A network of “Lighthouse Countries” including Bahrain, Bangladesh and Rwanda will work with the United Nations Development Programme (UNDP) on the new programme in their respective countries. By facilitating new partnerships, incentivizing projects and unlocking capital at scale, the Lighthouse Countries Network will further the EDISON Alliance’s 1 billion lives vision of providing affordable digital solutions by 2025.

“More than a third of the world is still offline and left behind,” said Derek O’Halloran, Member of the Executive Committee, World Economic Forum. “Many countries are making great progress, but much work still needs to be done. The Lighthouse Country Network will provide a platform for countries both to learn from each other, showcase their successes and access a global network of partners and resources to accelerate their national goals”.

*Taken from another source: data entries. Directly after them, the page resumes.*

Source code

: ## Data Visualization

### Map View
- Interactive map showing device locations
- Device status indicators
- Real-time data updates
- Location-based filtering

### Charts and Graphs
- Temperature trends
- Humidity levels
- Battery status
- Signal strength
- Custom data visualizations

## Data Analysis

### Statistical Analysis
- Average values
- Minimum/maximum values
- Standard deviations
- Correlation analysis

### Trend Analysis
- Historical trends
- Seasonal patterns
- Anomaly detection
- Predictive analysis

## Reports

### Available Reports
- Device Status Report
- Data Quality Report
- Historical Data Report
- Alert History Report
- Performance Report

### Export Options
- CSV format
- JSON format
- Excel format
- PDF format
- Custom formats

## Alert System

Inclusive digital transformation is a huge mission for any country that cannot be achieved by governments alone, and would require active participation from the local ecosystem – both public and private sector, said Achim Steiner, Administrator, UNDP. “We are glad to support the Lighthouse Countries Network, and we hope it will bring new momentum to more countries,” he said.

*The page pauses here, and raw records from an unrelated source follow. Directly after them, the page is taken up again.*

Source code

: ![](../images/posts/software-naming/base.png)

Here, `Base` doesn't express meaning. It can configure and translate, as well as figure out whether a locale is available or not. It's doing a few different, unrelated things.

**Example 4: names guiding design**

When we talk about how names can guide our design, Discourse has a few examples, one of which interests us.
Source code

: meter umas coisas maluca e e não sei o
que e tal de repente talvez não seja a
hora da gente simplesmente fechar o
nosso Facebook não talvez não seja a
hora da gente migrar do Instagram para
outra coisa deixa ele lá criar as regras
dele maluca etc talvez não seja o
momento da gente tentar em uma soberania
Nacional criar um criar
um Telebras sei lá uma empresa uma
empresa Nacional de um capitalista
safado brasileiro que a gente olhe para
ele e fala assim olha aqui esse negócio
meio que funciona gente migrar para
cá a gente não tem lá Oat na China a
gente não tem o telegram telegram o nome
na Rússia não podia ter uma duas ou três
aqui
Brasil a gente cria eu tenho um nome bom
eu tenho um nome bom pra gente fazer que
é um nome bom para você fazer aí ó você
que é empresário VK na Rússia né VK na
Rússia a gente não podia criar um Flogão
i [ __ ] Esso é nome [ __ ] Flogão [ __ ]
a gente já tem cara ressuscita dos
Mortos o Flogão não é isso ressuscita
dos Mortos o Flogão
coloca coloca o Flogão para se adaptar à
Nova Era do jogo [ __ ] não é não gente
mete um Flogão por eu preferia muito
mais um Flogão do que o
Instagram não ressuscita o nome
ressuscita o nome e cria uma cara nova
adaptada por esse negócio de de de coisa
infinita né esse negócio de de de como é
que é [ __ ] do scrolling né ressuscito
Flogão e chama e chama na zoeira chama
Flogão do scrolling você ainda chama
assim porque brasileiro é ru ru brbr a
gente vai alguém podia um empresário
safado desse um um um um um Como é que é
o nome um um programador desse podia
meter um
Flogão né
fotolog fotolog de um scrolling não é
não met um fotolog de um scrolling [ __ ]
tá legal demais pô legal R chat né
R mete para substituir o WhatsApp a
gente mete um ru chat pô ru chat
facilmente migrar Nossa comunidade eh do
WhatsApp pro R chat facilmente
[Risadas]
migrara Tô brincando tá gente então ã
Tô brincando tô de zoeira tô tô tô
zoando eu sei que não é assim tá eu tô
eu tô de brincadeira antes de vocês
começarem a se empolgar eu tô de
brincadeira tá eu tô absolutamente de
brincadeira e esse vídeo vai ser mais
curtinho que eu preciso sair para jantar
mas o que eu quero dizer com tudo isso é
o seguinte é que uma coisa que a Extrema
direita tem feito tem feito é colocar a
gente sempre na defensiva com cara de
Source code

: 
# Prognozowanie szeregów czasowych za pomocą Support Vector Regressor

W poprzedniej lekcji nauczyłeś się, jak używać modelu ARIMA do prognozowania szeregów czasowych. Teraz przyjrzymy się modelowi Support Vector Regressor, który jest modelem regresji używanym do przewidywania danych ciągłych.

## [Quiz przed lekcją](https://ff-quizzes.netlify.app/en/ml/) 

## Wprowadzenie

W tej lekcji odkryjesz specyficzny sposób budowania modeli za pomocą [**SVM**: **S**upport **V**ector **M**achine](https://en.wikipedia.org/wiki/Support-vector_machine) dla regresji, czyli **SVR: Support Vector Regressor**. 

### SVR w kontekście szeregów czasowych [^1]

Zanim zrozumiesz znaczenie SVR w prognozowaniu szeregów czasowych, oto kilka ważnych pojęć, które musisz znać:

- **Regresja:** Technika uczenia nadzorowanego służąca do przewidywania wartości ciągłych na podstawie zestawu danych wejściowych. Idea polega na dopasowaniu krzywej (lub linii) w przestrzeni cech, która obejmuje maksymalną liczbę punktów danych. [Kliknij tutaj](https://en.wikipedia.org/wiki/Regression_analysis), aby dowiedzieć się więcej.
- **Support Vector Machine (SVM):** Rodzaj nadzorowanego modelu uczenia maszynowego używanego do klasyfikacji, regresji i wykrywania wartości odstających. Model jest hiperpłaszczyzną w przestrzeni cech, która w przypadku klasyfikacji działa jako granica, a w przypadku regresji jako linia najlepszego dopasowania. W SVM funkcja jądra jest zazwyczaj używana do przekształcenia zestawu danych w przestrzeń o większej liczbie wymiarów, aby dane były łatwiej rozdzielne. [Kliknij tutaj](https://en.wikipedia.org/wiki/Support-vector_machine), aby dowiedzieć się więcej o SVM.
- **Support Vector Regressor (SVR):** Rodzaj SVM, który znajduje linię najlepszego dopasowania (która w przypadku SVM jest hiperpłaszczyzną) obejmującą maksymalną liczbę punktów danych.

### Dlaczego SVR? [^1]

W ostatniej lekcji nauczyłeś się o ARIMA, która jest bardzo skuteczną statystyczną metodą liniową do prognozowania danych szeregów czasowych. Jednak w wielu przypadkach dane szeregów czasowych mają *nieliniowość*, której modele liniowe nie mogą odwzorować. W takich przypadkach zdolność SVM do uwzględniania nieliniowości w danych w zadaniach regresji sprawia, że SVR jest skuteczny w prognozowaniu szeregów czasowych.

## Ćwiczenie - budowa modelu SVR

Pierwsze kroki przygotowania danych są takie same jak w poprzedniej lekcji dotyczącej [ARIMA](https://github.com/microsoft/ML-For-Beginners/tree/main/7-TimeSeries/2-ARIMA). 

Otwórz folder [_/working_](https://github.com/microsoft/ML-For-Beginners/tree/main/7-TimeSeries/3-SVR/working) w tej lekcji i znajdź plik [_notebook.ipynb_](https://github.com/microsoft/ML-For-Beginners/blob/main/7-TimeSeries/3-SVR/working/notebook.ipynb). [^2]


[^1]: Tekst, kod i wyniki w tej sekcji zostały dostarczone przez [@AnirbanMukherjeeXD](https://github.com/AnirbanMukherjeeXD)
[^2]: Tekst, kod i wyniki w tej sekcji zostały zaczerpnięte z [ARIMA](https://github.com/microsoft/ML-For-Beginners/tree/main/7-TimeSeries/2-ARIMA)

Rwanda continues to move towards a cashless economy supported by mobile payments. Working with the EDISON Alliance as a Lighthouse Country, it will prioritize innovative partnerships towards equitable and affordable access to smart mobile devices. “We are excited about the partnership possibilities on the important issue of devices, financial inclusion and broader digitalization that we can achieve through the EDISON Alliance,” said Paula Ingabire, Minister for ICT and Innovation, Rwanda.

Bahrain is prioritizing digital inclusion in education to provide digital skills and literacy training to students and to empower women and girls to enter Science, Technology, Engineering, and Mathematics (STEM) careers. The country will work with fellow EDISON Alliance member, Women in Tech, towards these goals. “Bahrain’s partnership with the EDISON Alliance reflects the Kingdom’s strong commitment to building an economy of ideas and creativity in which we invest in human capital and in which individuals make a return on investment in themselves,” said Shaikh Salman bin Khalifa Al Khalifa, Minister of Finance and National Economy, Bahrain.

Bangladesh is focusing on delivering affordable digital education to students by equipping teachers with digital skills. “Through the Lighthouse Countries Network, we hope to share our learnings with countries facing similar challenges, and partner with fellow EDISON Alliance Champions to better prepare our teachers and students with skills, education, employment and entrepreneurship – narrowing the digital skills gap and offering more opportunities for youth in Bangladesh,” said Zunaid Ahmed Palak, Minister of State for ICT, Bangladesh.

The World Economic Forum’s EDISON Alliance brings together leaders from across industries and governments to mobilize a global movement for digital inclusion. Less than one year since launching its 1 Billion Lives Challenge, the alliance has doubled the number of commitments from governments, organizations and companies to accelerate digitally inclusive solutions. This includes recent commitments from Bahrain, BBVA, Bharti Enterprises, Crescent Enterprises, Darsel, Dell, Digital Opportunity Trust, Ericsson, Inmarsat, Hewlett Packard Enterprise, Kredivo, NITI Aayog, and Nokia.